Source document:

4

Let's call it a "time machine attack".

Suppose I have an isolated network of n clients with a significant hash rate, install my client software on that and start mining on an older blockchain.

Since the difficulty was lower back then, I get lots of blocks in very little time, but my timestamps could be forged, and the difficulty increases, but not so much as the real network difficulty (however I am fully in control of my network and can do anything on my blockchain, increasing and decreasing difficulty if I need to, faking timestamps, and so on).

As soon as my chain is longer than the official one, I rejoin the network. What happens then? Does my longer chain overwrite the other one, effectively giving me all of the bitcoins ever generated after my split?

Update - explanation

The attacker doesn't need 51% of the computing power of the network. A single pool could start hashing from some point back in time when the difficulty was low, then increase or decrease it in order to grow the blockchain faster. The last "few" blocks could even be harder than the official network difficulty (and take days instead of minutes). The attacker can do what he wants on his network, changing network difficulty and forging timestamps, and the length of the blockchain does not depend only on the current network difficulty. I think it's possible to generate a longer blockchain with "relatively low" hash rates (2% - 20% of the network), it could take months (instead of years) but it could be possible in theory.

1

You would not be able to fool any bitcoin client that had progressed further than your point of split.

However if you fed your blockchain to a client that was starting at the beginning or just starting from before you point of split you could feed them false blocks indefinitely as long as you were the only other peer they talked too.

Record excerpts:
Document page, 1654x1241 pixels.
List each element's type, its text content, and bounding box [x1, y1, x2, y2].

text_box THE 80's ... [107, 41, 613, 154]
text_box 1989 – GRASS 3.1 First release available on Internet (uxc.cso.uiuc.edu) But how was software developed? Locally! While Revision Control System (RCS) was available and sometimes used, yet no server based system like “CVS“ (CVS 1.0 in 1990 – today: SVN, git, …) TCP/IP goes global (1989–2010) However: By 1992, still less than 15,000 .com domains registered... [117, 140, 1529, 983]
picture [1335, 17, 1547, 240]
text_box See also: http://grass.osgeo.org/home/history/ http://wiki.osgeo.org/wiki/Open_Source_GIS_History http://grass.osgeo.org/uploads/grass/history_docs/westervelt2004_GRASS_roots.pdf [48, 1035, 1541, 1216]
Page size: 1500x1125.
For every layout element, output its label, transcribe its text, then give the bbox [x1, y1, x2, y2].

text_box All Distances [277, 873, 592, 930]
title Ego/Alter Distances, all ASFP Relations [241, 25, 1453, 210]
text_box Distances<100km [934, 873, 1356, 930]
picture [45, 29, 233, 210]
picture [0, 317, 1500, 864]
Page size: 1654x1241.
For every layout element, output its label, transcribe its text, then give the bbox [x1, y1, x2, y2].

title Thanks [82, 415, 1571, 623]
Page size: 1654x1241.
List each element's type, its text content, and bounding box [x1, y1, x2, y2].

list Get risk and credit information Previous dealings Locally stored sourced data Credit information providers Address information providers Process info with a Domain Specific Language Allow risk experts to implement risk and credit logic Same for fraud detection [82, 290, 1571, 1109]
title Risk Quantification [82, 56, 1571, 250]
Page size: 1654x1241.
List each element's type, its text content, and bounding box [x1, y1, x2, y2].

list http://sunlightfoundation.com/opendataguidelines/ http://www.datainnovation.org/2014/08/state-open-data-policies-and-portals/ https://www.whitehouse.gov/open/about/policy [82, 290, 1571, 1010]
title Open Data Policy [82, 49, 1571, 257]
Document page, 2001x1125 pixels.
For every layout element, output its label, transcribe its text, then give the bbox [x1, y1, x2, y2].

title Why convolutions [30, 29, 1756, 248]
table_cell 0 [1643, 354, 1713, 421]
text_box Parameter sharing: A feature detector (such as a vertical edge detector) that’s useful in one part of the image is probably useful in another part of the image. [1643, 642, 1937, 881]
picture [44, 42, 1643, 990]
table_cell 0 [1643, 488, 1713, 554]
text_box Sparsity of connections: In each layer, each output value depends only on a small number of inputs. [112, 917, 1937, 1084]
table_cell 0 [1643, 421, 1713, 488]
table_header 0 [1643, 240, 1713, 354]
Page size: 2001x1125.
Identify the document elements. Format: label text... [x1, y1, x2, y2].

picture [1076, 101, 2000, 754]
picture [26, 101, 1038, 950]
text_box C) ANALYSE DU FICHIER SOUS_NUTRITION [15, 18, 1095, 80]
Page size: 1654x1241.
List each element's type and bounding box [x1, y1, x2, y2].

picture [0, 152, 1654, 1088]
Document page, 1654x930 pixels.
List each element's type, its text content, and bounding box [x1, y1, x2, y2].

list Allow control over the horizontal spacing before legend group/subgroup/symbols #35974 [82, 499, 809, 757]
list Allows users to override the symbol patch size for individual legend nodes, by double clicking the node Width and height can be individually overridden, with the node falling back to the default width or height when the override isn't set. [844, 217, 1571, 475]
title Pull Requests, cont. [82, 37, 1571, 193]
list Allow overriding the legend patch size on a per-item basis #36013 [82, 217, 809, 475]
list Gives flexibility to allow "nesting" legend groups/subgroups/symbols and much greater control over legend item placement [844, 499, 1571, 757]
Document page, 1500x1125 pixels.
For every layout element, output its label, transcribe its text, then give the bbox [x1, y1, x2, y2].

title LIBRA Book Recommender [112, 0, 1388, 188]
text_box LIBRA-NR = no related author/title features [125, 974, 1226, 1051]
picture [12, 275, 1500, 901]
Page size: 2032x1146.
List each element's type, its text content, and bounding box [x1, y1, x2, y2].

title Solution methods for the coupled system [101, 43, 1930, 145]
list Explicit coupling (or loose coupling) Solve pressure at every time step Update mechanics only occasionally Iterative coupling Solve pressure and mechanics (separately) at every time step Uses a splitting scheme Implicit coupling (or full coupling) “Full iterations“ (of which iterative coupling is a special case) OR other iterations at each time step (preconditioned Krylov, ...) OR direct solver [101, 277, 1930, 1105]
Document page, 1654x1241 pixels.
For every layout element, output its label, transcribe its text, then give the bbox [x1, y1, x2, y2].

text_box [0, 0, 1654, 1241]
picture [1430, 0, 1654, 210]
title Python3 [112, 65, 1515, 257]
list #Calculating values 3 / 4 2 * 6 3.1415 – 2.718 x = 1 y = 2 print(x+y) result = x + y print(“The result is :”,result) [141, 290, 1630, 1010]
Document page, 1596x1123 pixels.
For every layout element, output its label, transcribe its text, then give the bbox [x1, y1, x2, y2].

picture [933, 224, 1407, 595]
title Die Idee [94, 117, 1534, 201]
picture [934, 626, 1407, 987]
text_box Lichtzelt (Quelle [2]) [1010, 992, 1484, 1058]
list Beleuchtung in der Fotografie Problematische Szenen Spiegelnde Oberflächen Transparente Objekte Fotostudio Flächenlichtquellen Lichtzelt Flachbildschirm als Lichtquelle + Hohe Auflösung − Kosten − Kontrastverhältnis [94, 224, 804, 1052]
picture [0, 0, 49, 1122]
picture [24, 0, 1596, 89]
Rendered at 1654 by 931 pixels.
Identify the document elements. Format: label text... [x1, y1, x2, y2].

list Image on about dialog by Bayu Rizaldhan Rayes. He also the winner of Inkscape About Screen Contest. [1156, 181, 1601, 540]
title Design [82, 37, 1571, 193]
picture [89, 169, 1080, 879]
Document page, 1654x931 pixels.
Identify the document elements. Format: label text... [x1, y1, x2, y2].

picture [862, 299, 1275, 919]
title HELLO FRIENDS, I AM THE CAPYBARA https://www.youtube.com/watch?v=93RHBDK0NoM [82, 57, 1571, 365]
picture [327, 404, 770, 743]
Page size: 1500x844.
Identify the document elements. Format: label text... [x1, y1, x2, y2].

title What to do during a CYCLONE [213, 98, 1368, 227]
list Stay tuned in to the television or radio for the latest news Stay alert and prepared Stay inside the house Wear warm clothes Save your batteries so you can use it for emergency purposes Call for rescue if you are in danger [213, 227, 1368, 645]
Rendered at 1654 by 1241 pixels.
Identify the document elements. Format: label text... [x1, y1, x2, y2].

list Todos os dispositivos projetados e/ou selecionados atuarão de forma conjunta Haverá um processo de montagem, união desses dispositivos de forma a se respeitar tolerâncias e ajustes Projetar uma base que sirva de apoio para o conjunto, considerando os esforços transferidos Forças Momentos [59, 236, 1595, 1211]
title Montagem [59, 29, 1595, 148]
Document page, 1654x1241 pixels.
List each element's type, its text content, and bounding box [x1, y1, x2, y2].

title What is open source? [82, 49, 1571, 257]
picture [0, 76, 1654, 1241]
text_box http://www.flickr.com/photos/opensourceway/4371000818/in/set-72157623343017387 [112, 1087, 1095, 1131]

What you need to do:
[1] Using the thread on the time machine attack, decide whether each statement agrees with it. Answer yes or no for each, and quote the deciding words from the thread.
(a) The attacker in the scenario needs 51% of the network's computing power.
(b) A bitcoin client that has progressed further than the point of split cannot be fooled.
(c) The update says building the longer chain might take months rather than years.
[2] Write the next part of the thread on the time machine attack, starting right after its final sentence.
None of the material is needed here.

Expected results:
[1]
(a) No: "The attacker doesn't need 51% of the computing power of the network."
(b) Yes: "You would not be able to fool any bitcoin client that had progressed further than your point of split."
(c) Yes: "it could take months (instead of years)"

[2]
I don't think it would be a practical attack. There is no practical way to prevent them from talking to another peer, and the moment another peer presents a blockchain of greater difficulty yours would be ignored.

3

How can it be longer if you don't have more computing power than the entire network? Remember that the network converges on the chain that was hardest to generate, not the one with more blocks.

  • I don't have more computing power than the entire network now, but a recent GPU alone has more than the entire network at the beginning. Say I have enough computing power multiplied by the number of blocks I can generate before rejoining. It would take some time, but it would still be less than 51% of the network (today). – G B Mar 6 '14 at 13:42
  • For example: a big mining pool suddenly "disappears" from the official network, and starts mining alone on an older blockchain, getting the equivalent of 1 year (or more) in a few weeks/months, at a constant hash rate. The last few blocks could even be harder than the official network (it would take some hours instead of 10 minutes, but why not...). So, now I have the longest chain. Who is king? :-) – G B Mar 6 '14 at 14:02
  • 1
    Longest chain means highest total difficulty NOT largest number of blocks. – uminatsu Mar 6 '14 at 19:29
3

You misunderstood concept of "longest chain". It must have higher total cumulative difficulty, not just more blocks.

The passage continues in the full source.